本文抜粋:
==========

全く馴染みのない方にとっては、「CRM」という言葉さえ初耳かと思います。ここでは、CRMの言葉の意味からツールの基本機能といった基礎知識について説明します。
CRM(顧客管理システム)の意味
CRMは「Customer Relationship Management」の略称で、日本語では「顧客管理システム」という意味があります。また、CRMを実施するシステムやツールのことを「CRMツール」と呼びますが、ビジネスにおいては「CRM ≒ CRMツール」として話題に出ることが多いので、「CRM」と聞いたら、ツールのことだと思っておくといいかと思います。
CRMツールは、企業の顧客情報の中でも、既存顧客と見込み顧客の関係性を統合するのに活用できます。こういったツールができる前は、営業担当者が個々に顧客情報をかんりしており、「Aさんのお客さん」「Bさんの案件」などといった、属人化が常態化していました。
しかし、営業効率をさらに飛躍させるためには、「X社のお客様」「Yプロジェクトの案件」など、顧客情報をチーム内で共有化しているほうがはるかに有利です。
そのため、CRMツールを使って顧客情報を統合し、セールス・マーケティング全体の施策に役立てる活動が近年活発に勧められています。
CRMツールの基本機能
CRMツールにはさまざまな機能がありますが、ここでは基本的な機能である「顧客管理」、「メール配信」、「キャンペーン管理」、「ソーシャルメディア連携」、「顧客サポート機能」、「データ分析レポート」について説明します。
顧客管理
顧客ごとの情報を管理しておく機能で、これによって名刺を保管しておく必要もなくなり、これまでの関係性などの情報も共有でき、企業間の関係性が維持しやすくなります。
メール配信
顧客にメール配信する機能です。製品導入後のフォローやクロスセル、新商品情報など、複数の顧客に一括メールを送信できます。
従来であれば、メールの宛先をひとつひとつ選ぶような作業があったため、送信先を間違えてしまったり、抜けてしまっていたりしてミスが発生する作業であり、手間もかかっていましたが、CRMの導入により、ツール上で取捨選択してミスなく送信できるようになりました。
キャンペーン管理
セミナーやクロスセルなどのキャンペーン情報を管理する機能です。キャンペーンの実施情報だけでなく、参加者の情報やキャンペーン効果も可視化できるようになるため、それをつかった振り返りや改善を行いやすくなります。
それまでは、キャンペーンはやりっぱなしか、記憶力頼りでしたが、これによって飛躍的に顧客との接点の維持がスムーズになりますね。
ソーシャルメディア連携
最近ではBtoBの企業であってもSNSでのやりとりやマーケティングが行われるようになってきましたが、SNSを活用した営業・マーケティングの際の影響情報を可視化しておくことで、SNS伝いで接点を獲得したお客様ともより深い関係構築ができるようになります。

==========

収集データ
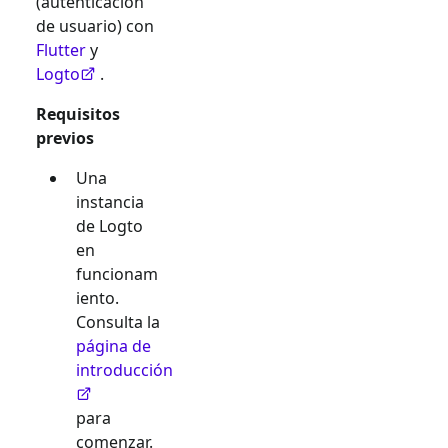
(autenticación
de usuario) con
Flutter
y
Logto
.
Requisitos
previos
Una
instancia
de Logto
en
funcionam
iento.
Consulta la
página de
introducción
para
comenzar.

==========

練習問題:
1 > 次の(a)〜(c)は、CRMについての本文の内容と合っていますか。それぞれ「はい」か「いいえ」で答え、判断の根拠となる本文の語句をそのまま引用してください。
(a) CRMは「Customer Relationship Management」の略称である。
(b) CRMツールを導入しても、名刺は引き続き保管しておく必要がある。
(c) キャンペーン管理機能では、キャンペーンの実施情報に加えて参加者の情報も可視化できる。
2 > CRMについての本文を、最後の文の後から書き継いでください。
これらの記録は、本文とは別の出典から集めたものです。

解答例:
1 >
(a) はい。「CRMは「Customer Relationship Management」の略称で」
(b) いいえ。「名刺を保管しておく必要もなくなり」
(c) はい。「キャンペーンの実施情報だけでなく、参加者の情報やキャンペーン効果も可視化できるようになる」

2 >
顧客サポート機能
CRMで最も重要と言える機能です。受信したメールを自動振り分けしたり、お問い合わせ内容を管理できます。どの顧客からどのような質問を受け、どのような対応をして、現在はどんな状態であるかなどを記録しておくことで、チーム内での情報共有が効率化でき、緊急時の対応などでも役立てることができます。
データ分析レポート
顧客情報を管理するだけではなく、与えられた情報から顧客を分析することができます。例えば、購買傾向を分析し、顧客ニーズをダイレクトに把握することも可能になります。
また、メール配信機能との連携により、特定の顧客に向けたメール配信ができるなど、マーケティングや営業の幅を広げることができます。
医療におけるCRM(顧客管理システム)の活用方法
CRMを導入すれば問題が解決すると思われがちですが、実際には有効な活用方法があります。ここでは、医療において有効なCRMの活用方法を説明します。
連携先との関係強化と新規連携先の開拓
紹介件数が減っている連携先に絞って営業活動を促進したり、紹介しやすい関係作りや新規連携先を開拓するのにも役立てられます。
内部連携の強化
内部連携が強化され、横断的に情報がシェアできれば、患者に合ったより質の高い治療プランの構築と実行など、さらなるサービス向上が実現します。同時にカルテ記入や事務作業の省力化、デバイス活用によるペーパレス化が大幅に進められます。
経営上の弱点強化
院内の弱点や改良点が浮き彫りになるため、診療時のコミュニケーションの仕方を変えたり、接客サービスの向上をはかるなど、運営手法の改善・強化に役立ちます。
コンサル機能の活用
CRMで取得したデータをプロ目線で分析し、経営戦略として落とし込むことで、目に見えて業績改善できます。
医療におけるCRM(顧客管理システム)の導入事例
医療分野でも多くのCRMが導入されており、成果を出しています。ここでは、代表的な医療分野におけるCRMの導入実例を紹介します。
熊本病院:提携先開拓の効率化
済生会熊本病院は病院向け地域連携強化サービス「foro CRM」をIT企業のメタップ社と共同開発しました。実際にシステムを導入すると、紹介データの分析が自動化され、リアルタイムで他医療機関の変化が察知できるようになりました。
それを踏まえた会話、提案を行うことにより連携先の医療機関開拓を効率的に行えるようになったとのことです。
小林製薬:コールセンターの業務効率化
小林製薬ではFasthelpというコンタクトセンターCRMシステムを導入し、業務を効率化しています。
新システムの稼働によって、顧客の相談内容を可視化できるようになり、コールセンター内の役割分担見直しにつながったこと、問い合わせやクレーム対応にかかっていた時間が簡単にレポーティングできるようになり、顧客の声が直接経営に活かされるようになったりと、さまざまなメリットが発生しています。
中江病院:ペーパーレス化
医療法人敬愛会中江病院は「kintone」をベースとした株式会社プレアデスセブンが提供する病院向けプラットフォーム「ここりんく」を導入しました。電子カルテ化によりカルテだけでは拾えない業務を支援する機能により大幅に業務の効率が改善されました。
情報の一元化のみならず病床稼働率などの見える化で職員全体の意識改革にも大きく貢献されました。
まとめ
医療業界においても、業務効率化が急務となっていますが、CRMの導入により目的が達成できる可能性があります。
正しく情報を理解して、効果を最大化させましょう。
最後まで読んでいただき、ありがとうございます。